Reputation: 2584
My php code doesn't seem to be working. Was functioning yesterday but I must have changed something and now it isn't. As far as I can tell it's the if($word) that's causing the problem. The else part functions and it's connecting with the mysql db but that one if statement does nothing.
Here's the php:
<?php
require('connect.php');
$word=$_POST['word'];
$submit=$_POST['submit'];
if($submit){
if($word){
mysql_query("INSERT INTO words (word) VALUES ($word)");
}
else{
echo "Enter a word.";
}
}
?>
and this is the html form:
<form name="form" id="form" method="post" action="index.php">
<p><label>Label</label></p>
<p><input type="text" name="word" id="word" maxlength="16"/></p>
<p><input type="submit" name="submit" id="submit" value="Save"/></p>
</form>
Upvotes: 0
Views: 116
Reputation: 34063
You should immediately stop using this code. It is vulnerable to SQL injection. You need to learn how to bind parameters to prevent this as well as use a non-deprecated API. I would also recommend that you check REQUEST_METHOD
rather than if $_POST['word']
is set as it can be empty.
Since you don't have any type of error catch functions, it is difficult to tell what could be the problem.

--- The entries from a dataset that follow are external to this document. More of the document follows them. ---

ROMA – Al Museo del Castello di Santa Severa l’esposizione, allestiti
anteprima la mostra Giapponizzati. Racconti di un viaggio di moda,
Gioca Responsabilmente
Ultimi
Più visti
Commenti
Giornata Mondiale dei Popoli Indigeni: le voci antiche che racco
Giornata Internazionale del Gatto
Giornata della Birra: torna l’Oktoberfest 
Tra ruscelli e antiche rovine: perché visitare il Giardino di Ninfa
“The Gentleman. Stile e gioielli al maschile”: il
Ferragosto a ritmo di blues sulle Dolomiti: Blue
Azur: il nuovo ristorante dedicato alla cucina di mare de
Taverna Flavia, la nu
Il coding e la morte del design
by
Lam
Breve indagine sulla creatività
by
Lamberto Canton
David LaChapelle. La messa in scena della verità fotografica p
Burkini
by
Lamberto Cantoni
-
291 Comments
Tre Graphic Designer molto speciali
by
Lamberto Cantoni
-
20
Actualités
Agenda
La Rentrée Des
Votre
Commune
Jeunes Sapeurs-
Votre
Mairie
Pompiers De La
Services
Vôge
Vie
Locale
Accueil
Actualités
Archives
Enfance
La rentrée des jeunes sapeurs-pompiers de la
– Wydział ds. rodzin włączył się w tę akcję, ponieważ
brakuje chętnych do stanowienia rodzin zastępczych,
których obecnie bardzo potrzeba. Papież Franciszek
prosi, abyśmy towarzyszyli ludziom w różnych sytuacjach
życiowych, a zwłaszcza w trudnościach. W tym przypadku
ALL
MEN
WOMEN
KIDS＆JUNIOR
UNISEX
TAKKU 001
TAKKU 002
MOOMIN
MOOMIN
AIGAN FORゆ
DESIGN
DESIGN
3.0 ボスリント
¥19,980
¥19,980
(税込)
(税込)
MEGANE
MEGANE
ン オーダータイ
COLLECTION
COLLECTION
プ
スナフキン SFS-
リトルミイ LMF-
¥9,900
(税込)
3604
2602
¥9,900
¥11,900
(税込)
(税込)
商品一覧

If I had to guess, it's probably because you're missing single quotes around your posted variable:
...INSERT INTO words (word) VALUES ('$word')...
Using parameters:
<?php
if( $_SERVER['REQUEST_METHOD'] == 'POST' && !empty($_POST['submit']) ) {
$link = mysqli_connect('localhost', 'my_user', 'my_password', 'world');
/* check connection */
if (!$link) {
printf("Connect failed: %s\n", mysqli_connect_error());
exit();
}
$stmt = mysqli_prepare($link, "INSERT INTO words (word) VALUES (?)");
mysqli_stmt_bind_param($stmt, 's', $_POST['word']);
/* execute prepared statement */
mysqli_stmt_execute($stmt);
printf("%d Row inserted.\n", mysqli_stmt_affected_rows($stmt));
/* close statement and connection */
mysqli_stmt_close($stmt);
/* close connection */
mysqli_close($link);
}
?>
The documentation is a good place to start.
Upvotes: 4
Reputation: 62412
You most likely need to quote your $word
value...
INSERT INTO words (word) VALUES ('$word')
As mentioned in the comments...
Why shouldn't I use mysql_* functions in PHP?
And don't forget about input sanitization.
How can I prevent SQL injection in PHP?
Upvotes: 1